John Bedard, a lawyer for the collections industry at Bedard Law Group, P.C. in Duluth, Georgia, said the industry is likely to oppose further limits on how it can contact debtors.
“The law should not stand in the way of a consumer’s desire to communicate in these new ways,” Bedard said in an interview.
Bedard said that people have to expect that debt collectors could use tools like Facebook “since it’s not unlawful to search the Internet and view publicly available information.” The law does not require them to obtain consumer consent to use Facebook, but “wise collectors” do so, Bedard said.
Jodi Seth, spokeswoman for Facebook, declined to comment.
Some collectors choose not to exploit social media at all. Portfolio Recovery Associates has a policy against its use, spokesman Rick Goulart said in an e-mail.

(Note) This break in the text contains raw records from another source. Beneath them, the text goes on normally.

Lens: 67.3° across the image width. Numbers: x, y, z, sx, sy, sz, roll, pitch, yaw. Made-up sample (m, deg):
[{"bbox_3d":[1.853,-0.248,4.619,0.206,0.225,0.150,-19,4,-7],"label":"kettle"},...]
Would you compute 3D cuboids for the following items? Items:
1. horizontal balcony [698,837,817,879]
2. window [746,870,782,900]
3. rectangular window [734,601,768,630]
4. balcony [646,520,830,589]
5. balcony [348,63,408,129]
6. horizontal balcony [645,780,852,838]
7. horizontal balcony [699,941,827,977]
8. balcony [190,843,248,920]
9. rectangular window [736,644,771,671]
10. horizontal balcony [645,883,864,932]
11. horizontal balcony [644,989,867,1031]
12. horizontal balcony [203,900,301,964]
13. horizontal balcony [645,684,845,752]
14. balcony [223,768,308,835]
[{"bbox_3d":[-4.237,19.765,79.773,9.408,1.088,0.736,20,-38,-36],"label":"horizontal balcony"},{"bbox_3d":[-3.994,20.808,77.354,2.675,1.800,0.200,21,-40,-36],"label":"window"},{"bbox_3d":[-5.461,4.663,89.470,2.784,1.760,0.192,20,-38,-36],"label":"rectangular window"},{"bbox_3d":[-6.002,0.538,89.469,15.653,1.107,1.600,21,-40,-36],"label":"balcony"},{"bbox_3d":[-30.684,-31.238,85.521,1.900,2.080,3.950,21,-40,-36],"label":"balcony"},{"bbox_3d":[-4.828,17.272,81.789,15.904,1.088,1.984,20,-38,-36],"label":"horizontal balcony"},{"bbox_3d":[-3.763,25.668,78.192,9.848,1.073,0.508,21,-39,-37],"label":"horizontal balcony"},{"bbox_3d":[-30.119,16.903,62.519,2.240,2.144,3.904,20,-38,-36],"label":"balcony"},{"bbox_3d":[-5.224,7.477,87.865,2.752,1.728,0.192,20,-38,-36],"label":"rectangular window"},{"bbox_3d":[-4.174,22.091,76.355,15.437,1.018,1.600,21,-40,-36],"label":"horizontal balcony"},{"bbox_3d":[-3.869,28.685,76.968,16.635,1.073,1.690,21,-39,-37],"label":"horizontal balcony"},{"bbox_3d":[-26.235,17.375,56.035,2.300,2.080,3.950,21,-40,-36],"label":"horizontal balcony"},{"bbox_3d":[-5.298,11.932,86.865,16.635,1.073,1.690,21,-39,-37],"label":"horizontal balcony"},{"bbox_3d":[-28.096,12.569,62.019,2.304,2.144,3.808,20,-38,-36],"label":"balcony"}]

Consumers contacted through social media may be especially disconcerted because collectors often don’t provide information about the origin of the debt. Peter Holland, an instructor at the University of Maryland law school, said contracts for the sale of debt often limit the rights of collectors to identify the originator.
“You may have no clue what the origin of the debt is when you have first contact with the collector,” Holland said in an interview.
Vladeck said the CFPB should also write regulations requiring the disclosure of that information to potential debtors so they can determine whether they in fact paid the debt. The fair debt collection law of 1978 didn’t foresee that debt could be sold to other collectors.
“Debt does not die the way it did before debt buying,” Vladeck said.